4. The Mechanism (The Real-Time Workflow)

This flows happens in the milliseconds after the user stops speaking.

Step 1: Ingestion & Parallel Dispatch

  • User: "My boss Steve was awful today, but at least my wife Sarah bought me pizza."
  • Whisper: Transcribes text.
  • Action: The text is sent to Thread A (Response) and Thread B (Memory) simultaneously.

Thread A: The Response Generation (The "Persona")

  1. Retrieval (Hybrid):
    • Graph Query: "Who is Steve? Who is Sarah?" -> Returns: Steve (Boss, Attributes: Negative), Sarah (Wife, Attributes: Supportive).
    • Vector Query: "Last 5 conversations about work stress."
  2. Synthesis: Llama-70B receives the text + the specific Graph context.
  3. Output: "I'm sorry to hear Steve is at it again. That man never learns! But Sarah sounds like a lifesaver—what kind of pizza?"

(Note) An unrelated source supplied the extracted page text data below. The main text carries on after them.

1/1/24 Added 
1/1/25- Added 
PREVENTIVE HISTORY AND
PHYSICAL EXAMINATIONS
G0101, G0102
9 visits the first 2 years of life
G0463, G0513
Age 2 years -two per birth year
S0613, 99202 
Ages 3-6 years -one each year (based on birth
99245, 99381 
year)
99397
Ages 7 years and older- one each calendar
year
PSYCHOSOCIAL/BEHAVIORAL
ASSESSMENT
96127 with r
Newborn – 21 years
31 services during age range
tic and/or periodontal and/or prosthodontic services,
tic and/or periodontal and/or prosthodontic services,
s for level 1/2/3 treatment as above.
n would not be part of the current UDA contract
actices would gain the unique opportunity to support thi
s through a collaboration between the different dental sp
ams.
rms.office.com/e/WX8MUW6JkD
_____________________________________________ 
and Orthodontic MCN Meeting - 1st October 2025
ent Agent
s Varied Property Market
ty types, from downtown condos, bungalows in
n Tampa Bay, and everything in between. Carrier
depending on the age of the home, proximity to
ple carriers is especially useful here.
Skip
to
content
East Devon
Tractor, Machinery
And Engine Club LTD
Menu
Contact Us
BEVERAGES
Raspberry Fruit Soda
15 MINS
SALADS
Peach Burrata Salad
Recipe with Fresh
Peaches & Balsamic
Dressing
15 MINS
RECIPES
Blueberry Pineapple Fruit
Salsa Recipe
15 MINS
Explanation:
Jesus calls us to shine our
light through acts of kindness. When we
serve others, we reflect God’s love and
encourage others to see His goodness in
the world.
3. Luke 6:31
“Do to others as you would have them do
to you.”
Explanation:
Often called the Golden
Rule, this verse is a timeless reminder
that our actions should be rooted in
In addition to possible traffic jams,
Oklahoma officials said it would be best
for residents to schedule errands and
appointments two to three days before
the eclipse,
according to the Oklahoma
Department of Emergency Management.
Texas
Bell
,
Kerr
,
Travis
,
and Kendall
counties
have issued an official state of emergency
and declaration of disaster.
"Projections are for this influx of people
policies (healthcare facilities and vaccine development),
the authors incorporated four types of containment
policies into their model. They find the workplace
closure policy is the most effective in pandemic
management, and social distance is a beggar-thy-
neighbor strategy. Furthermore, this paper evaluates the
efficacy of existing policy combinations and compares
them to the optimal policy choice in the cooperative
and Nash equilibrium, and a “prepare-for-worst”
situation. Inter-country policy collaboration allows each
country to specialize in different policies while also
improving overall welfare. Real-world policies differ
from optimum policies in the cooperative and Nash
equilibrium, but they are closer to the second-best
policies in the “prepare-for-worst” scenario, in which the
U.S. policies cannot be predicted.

Thread B: The Memory Update (The "Scribe")

Happens silently in the background while Thread A is processing. 1. Analysis: Llama-3B receives the text. 2. Prompt: "Extract entities and relationships into Cypher." 3. Execution:

MERGE (u:User)-[:HAS_BOSS]->(b:Person {name: 'Steve'})
SET b.sentiment = 'Negative'
MERGE (u)-[:MARRIED_TO]->(w:Person {name: 'Sarah'})
MERGE (u)-[:ATE]->(f:Food {name: 'Pizza'})
4. Commit: FalkorDB updates the world model instantly.


5. Development Roadmap (FalkorDB Focused)

  1. Week 1: The Graph Skeleton

    • Install Docker and run falkordb/falkordb.
    • Write the Python script using LangChain to connect to FalkorDB.
    • Test basic Cypher queries (Create/Match).
  2. Week 2: The Scribe (Llama 3B Integration)

    • Create a prompt for Llama-3B that reliably outputs Cypher code based on English input.
    • Test the "Write" loop: Type a sentence -> Check if the Graph updated in the Docker dashboard.
  3. Week 3: The Hybrid Retrieval

    • Build the function that queries both ChromaDB (Vector) and FalkorDB (Graph) and formats the results into a prompt for the 70B model.
  4. Week 4: Voice & Polish

    • Connect Whisper and Coqui TTS.
    • Implement "Latency Masking" (The Reflex trick) if the 70B model takes >3 seconds to generate.

This stack transforms your M1 Max into a living, thinking entity that "grows up" with you in real-time.